BEGIN PASSAGE PROVIDED
Like other villages in the country, the Members of the Majlis Perundingan Kampung (MPK) Mumong 'A' and Mumong 'B' joined hands to implement several projects under the One Village One Product Programme (1K1P) such as producing chili sauce, jam, baulu, cordel drink, marble cake, and other sweets. In this implementation, the MPK Mumong Women's Bureau is responsible for promoting the product to the public. The special features of their chili sauce products compared to foreign products, according to Dayang Hajah Julia, there is not much difference between MPK Mumong's chili sauce and other chili sauces, but that their chili sauce is produced by themselves without the help of certain machines, while foreign products may processed using special machines.

The Jem dan Jus Rosella economic project was launched on 22 September 2010, by more than 27 participants, with a total capital of BND$270, which is by using the equal collection method of BND$10 per person. In order to obtain a continuous supply of Rosella fruit (Hibiscus sabdariffa), MPK Mumong has already planted Rosella fruit trees in groups in the yard of the project members, in the MPK activity centre and in the yard of the villagers.
END PASSAGE PROVIDED
BEGIN PROVIDED RECORDS
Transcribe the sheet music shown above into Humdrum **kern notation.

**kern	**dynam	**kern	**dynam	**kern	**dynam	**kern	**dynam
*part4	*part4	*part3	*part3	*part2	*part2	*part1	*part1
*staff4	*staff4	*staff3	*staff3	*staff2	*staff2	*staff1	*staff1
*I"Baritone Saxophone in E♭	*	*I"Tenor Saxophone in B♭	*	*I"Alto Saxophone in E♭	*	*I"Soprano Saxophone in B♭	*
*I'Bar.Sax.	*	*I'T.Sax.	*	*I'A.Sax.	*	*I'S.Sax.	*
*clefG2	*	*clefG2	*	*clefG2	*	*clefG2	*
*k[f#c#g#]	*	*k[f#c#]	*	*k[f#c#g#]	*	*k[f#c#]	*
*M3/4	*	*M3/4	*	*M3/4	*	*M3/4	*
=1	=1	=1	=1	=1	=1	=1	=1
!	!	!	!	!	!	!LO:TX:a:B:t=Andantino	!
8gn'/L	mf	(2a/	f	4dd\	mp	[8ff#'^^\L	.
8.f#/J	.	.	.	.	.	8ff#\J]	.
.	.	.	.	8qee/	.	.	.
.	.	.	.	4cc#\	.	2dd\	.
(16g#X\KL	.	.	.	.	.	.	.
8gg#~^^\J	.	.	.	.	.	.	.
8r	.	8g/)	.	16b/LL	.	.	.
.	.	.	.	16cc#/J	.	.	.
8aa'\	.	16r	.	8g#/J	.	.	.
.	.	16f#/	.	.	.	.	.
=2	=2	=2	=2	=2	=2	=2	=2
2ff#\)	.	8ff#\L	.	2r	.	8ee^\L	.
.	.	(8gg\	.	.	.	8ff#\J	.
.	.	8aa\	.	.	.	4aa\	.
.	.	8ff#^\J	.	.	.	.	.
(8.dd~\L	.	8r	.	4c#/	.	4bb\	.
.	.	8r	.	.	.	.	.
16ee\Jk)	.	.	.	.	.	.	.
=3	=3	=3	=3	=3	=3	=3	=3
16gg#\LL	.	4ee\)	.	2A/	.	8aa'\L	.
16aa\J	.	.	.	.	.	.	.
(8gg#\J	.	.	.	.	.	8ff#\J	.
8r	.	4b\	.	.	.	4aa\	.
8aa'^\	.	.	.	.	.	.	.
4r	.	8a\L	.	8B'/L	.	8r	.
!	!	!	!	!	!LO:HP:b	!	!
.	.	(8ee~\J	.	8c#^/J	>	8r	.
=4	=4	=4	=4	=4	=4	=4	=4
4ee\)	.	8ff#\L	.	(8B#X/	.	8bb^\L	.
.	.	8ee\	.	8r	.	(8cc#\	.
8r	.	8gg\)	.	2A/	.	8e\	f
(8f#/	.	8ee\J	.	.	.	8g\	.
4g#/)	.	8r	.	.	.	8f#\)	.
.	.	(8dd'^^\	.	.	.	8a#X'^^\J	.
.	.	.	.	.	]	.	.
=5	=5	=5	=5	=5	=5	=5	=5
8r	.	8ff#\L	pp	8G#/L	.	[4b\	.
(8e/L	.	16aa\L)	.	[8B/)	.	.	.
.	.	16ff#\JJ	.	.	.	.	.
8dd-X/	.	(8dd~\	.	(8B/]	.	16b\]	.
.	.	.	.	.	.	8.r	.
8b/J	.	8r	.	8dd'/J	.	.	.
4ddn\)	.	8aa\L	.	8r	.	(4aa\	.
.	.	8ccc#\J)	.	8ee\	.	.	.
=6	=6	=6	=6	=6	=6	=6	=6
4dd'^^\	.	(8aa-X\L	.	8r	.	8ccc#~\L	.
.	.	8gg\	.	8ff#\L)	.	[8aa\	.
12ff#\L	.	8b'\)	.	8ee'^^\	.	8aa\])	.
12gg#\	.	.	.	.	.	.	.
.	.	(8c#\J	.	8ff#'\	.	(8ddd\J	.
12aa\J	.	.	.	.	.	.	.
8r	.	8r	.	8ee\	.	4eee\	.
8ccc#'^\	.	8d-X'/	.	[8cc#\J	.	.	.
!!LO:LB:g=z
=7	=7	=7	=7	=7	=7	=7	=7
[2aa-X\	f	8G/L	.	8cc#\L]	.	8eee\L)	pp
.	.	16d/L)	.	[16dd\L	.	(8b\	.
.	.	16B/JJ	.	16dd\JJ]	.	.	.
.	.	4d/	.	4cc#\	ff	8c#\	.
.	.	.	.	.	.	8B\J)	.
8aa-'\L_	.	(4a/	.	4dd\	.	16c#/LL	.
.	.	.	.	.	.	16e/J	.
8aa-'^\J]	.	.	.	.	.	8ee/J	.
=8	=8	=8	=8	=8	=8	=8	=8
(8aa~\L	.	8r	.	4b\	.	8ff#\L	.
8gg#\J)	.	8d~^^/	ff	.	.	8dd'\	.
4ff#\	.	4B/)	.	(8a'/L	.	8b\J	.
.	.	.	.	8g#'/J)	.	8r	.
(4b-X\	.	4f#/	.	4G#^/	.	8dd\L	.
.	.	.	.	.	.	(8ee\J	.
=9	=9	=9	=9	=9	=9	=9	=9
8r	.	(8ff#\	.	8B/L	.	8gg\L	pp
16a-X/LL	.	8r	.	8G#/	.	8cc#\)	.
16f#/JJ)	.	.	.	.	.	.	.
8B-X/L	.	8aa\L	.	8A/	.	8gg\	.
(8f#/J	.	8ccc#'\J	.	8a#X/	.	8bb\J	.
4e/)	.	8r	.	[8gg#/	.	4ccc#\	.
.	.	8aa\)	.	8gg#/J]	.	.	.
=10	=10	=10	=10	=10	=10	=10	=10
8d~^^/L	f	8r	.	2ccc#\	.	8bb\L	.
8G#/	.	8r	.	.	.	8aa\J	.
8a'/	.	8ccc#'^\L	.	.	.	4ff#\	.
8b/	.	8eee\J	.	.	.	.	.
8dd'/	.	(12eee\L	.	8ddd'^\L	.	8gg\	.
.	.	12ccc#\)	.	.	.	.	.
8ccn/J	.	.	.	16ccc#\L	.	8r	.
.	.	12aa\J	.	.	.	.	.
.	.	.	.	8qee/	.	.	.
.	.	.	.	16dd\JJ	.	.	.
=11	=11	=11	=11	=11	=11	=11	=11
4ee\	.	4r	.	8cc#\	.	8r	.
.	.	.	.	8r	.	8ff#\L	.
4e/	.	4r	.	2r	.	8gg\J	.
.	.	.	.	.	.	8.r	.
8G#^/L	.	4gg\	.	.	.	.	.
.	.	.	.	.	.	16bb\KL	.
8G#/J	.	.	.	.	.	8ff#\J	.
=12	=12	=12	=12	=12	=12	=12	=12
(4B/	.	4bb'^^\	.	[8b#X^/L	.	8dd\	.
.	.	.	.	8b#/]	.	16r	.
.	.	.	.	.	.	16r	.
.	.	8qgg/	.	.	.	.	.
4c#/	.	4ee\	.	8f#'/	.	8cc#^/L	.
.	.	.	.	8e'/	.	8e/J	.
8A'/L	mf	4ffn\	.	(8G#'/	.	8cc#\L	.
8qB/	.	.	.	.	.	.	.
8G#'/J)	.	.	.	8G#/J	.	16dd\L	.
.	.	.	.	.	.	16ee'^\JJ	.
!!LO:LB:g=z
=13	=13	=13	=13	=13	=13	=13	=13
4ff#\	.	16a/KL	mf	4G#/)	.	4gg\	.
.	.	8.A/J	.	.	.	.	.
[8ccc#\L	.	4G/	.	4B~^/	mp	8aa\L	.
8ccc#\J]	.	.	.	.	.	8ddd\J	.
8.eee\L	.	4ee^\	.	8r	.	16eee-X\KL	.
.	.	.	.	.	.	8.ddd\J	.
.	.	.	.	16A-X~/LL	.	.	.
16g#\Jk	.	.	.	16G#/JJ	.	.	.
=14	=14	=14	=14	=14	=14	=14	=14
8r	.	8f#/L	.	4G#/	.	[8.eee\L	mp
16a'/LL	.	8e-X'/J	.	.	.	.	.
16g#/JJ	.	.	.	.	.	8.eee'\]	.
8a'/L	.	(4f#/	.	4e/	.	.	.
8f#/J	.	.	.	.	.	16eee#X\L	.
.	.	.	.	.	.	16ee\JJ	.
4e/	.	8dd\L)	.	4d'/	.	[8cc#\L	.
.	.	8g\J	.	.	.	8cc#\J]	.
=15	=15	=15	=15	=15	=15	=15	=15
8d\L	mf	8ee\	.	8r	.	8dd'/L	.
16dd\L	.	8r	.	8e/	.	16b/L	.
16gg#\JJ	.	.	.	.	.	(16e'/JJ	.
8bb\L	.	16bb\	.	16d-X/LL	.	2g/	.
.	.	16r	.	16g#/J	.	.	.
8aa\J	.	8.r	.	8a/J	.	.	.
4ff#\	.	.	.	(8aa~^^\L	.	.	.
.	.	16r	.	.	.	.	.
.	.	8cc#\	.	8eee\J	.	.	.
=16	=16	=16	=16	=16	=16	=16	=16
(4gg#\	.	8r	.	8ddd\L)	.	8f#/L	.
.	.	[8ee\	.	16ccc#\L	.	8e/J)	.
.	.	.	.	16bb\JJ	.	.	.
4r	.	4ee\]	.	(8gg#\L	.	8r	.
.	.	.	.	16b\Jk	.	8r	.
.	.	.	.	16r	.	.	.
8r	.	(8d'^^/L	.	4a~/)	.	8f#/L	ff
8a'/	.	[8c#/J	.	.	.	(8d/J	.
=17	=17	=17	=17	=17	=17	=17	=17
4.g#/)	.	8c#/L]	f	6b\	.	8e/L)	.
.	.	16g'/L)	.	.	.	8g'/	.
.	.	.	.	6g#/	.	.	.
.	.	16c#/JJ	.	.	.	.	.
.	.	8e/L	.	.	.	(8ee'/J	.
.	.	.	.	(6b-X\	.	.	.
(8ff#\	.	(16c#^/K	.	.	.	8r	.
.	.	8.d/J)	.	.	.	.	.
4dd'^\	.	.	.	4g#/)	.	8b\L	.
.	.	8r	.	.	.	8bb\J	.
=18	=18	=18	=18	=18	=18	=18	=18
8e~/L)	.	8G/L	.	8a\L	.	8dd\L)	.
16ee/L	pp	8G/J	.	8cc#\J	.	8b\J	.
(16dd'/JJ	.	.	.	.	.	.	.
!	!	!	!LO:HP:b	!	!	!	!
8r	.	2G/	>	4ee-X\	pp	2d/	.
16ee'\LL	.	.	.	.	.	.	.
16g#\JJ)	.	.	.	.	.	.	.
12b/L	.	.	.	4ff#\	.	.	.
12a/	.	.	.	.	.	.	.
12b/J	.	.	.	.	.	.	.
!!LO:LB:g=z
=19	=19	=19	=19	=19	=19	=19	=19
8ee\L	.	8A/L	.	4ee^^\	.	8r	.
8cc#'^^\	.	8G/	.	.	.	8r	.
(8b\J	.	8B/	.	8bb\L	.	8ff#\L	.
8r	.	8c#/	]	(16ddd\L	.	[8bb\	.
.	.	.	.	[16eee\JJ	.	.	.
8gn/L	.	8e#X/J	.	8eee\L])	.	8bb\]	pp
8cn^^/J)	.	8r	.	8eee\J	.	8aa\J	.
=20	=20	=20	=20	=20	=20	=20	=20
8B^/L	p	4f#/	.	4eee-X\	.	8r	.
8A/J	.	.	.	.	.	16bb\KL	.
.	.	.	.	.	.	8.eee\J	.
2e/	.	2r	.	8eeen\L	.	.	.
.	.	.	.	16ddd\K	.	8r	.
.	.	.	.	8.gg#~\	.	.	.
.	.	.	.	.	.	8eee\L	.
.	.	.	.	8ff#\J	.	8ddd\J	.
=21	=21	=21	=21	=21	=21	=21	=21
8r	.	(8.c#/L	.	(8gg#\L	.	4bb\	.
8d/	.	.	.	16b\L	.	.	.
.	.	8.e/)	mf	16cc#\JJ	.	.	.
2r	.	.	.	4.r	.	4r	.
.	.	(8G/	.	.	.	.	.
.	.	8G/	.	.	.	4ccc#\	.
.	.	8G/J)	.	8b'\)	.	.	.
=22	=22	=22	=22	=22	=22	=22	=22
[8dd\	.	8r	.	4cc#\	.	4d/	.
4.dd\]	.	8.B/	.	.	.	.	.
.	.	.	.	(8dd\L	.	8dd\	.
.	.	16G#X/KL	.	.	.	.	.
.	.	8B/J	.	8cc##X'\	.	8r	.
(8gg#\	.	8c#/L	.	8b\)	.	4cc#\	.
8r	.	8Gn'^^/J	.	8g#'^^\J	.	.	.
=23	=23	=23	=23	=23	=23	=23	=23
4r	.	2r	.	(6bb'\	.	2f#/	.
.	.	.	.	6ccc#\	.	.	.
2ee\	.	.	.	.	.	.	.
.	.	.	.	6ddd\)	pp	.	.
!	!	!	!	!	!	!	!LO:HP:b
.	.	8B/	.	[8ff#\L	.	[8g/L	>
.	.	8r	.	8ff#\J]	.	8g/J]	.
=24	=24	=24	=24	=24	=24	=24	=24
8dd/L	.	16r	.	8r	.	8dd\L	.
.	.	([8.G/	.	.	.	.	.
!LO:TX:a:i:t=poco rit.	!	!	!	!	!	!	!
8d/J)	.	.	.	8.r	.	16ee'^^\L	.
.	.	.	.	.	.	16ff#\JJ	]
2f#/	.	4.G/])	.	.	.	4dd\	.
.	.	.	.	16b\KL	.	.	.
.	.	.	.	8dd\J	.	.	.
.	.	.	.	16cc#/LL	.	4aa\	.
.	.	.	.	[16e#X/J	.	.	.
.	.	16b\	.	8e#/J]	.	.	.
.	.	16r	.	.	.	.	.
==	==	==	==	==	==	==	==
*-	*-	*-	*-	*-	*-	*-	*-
END PROVIDED RECORDS
-- STUDY QUESTIONS --
1. According to the passage on MPK Mumong, on what date was the Jem dan Jus Rosella economic project launched?
2. List every specific product that the passage on MPK Mumong names as being produced under the One Village One Product Programme (1K1P).
The records play no part in what follows.

-- RESPONSES BY ITEM NUMBER --
1. 22 September 2010

2. Chili sauce, jam, baulu, cordel drink, marble cake